NCAA Tournament: Arizona 81, Belmont 64

SALT LAKE CITY — Arizona coach Sean Miller can understand why Belmont was the trendy pick to upset his sixth-seeded Wildcats.

“Their style is such a nightmare,” Miller said of a great backcourt that has the ability to hit the 3 and make a lot of steals.

Instead, the Wildcats proved a major headache for the Bruins and coach Rick Byrd.

Mark Lyons scored 23 points and Arizona used its size to dominate in an 81-64 second-round NCAA tournament victory Thursday night.

“I was more impressed with team I saw tonight than I was scouting them,” Byrd acknowledged afterward. “I thought they were more engaged and focused and I think if they play that way, they can beat a lot of people.”

The Wildcats (26-7) held a 44-18 edge on the boards, outscored Belmont 36-18 in the paint, blocked five shots and outshot the Bruins from 3-point range.
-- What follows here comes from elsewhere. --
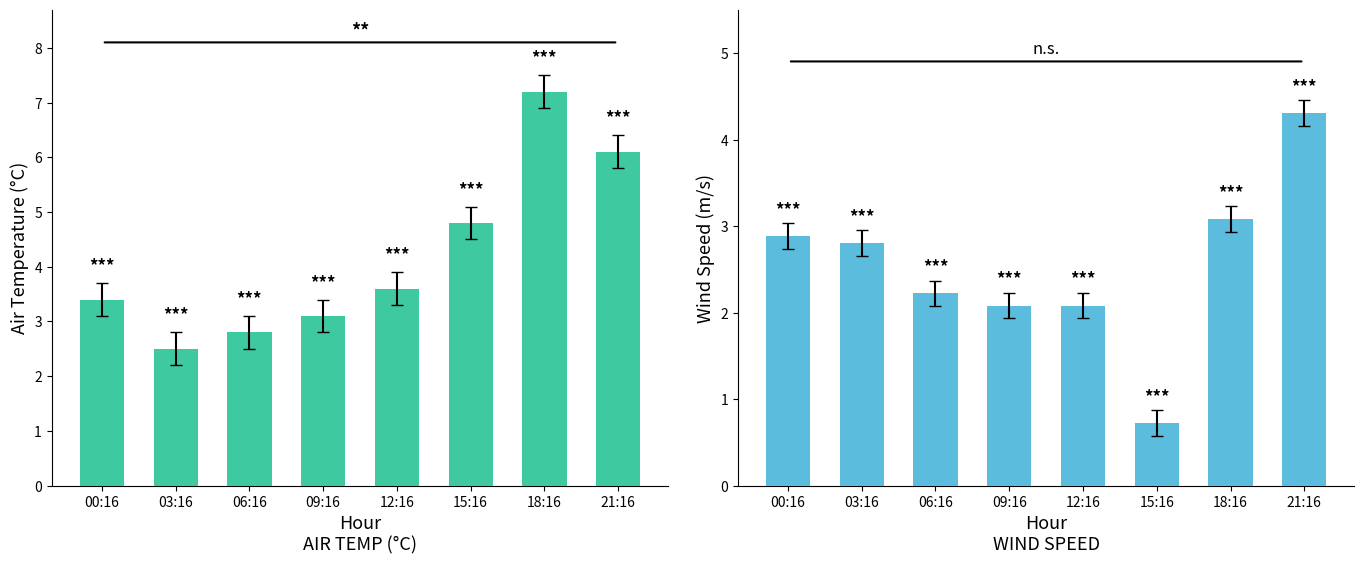

True or false: WIND_SPEED has a value of 3.8 at 00:16.

False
Arizona made 9 of 17 3-pointers, including a critical one from Solomon Hill with 4:40 remaining to stop an 11-2 Belmont run, and shot 57 percent overall.

Hill ended up making as many 3s as Ian Clark, who entered the game shooting better than 46 percent for Belmont but was 3 of 8 from beyond the arc.
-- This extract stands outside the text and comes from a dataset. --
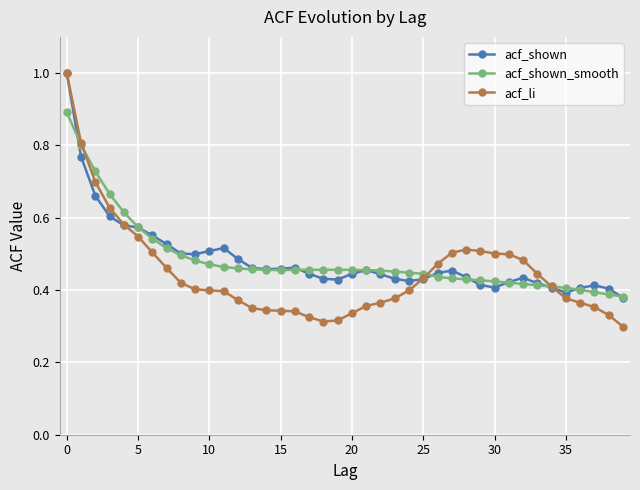

What is the greatest value displayed?

1.0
Credit goes to Nick Johnson and Jordin Mayes, who made Clark earn every one of his 21 points on 8-of-14 shooting. Kerron Johnson led Belmont with 22 points.

“I don’t think it was nerves,” said Clark, who started 1 of 4 from 3-point range while the Bruins were 2 of 13 from beyond the arc in the first half and 8 of 27 overall. “We’ve always talked about being ready, being focused mentally. Shots weren’t falling early. When that happens early and they’re making shots, it’s human nature to get down, team-wise. We tried to pick it back up, but to their credit, they were making shots and their guys were making plays.”

While Clark’s numbers were off-the-charts before the game, Arizona’s rebounding edge was head-turning.

Miller isn’t sure he’s seen Arizona dominate so thoroughly in that category, with Kaleb Tarczewski and Kevin Parrom grabbing eight boards apiece, Brandon Ashley hauling in seven and Grant Jarrett six.

“The one thing about our team that’s deceptive is we’re bigger and more physical than we get credit for,” Miller said. “Kaleb Tarczewski has developed. He’s not the same player in March as he once was. And we’re physical on the wings with Solomon Hill and Kevin Parrom. Those guys not only are 6-6 but they are physical strong (seniors).”

Add in 6-foot-10 freshman Jarrett and 6-8 freshman Ashley, and the Wildcats are a load.

“The key for us is to utilize that length where we have an advantage rebounding and defensively on offense where we can get in and around the rim tonight and get fouls and score,” Miller said.

Byrd, meanwhile, took some of the blame for not being able to adjust.

He said he expected Tarczewski (5 of 5 for 12 points) to struggle going back to cover a 3-point shooter such as Trevor Noack after helping on a ball screen. But Miller chose not to make Tarczewski do that.

“Instead he guarded Blake (Jenkins) and then we really couldn’t get the offense that I thought we could,” Byrd said. “It took me too darn long to find something that would work.”

Nothing seemingly worked on senior guard Lyons, who drove the lane, hit 3s, and put an exclamation point on his night with a put-back dunk that gave Arizona an 80-64 lead with 1:22 left.

“I think Belmont’s strategy was to pressure our perimeter, probably to prevent us from throwing it inside and they really got extended,” Miller said. “We tried to put Mark in position to use the ball screen with the court wide open and he took advantage of it.”

Arizona led by as many as 21 points, 64-43, with 7:45 remaining before Belmont went on a 10-0 run, capped by back-to-back 3-pointers by Clark and J.J. Mann. The 3s came just seven seconds apart as Mann stole the inbounds pass.

But Parrom (12 points) countered with a driving layup and Hill hit another 3-pointer —Arizona’s eighth — to bump the Wildcats’ lead back to 15 points, 69-54, with 4:29 left.

The breakthrough so many thought would happen for Belmont didn’t, and the Bruins (26-7) fell to 0-6 in tourney games.

Arizona moves on to face the winner of the New Mexico-Harvard game.

Miller wouldn’t call it a sense of relief.

“We have high expectations and when you’re ranked from start to finish like we’ve been and sometimes you lose games, people on the outside can get down on you,” Miller said. “Some of the best teams in Arizona’s history got hot right now. … But going from the second round to the Sweet 16 is a whole new level. It’s much more difficult.”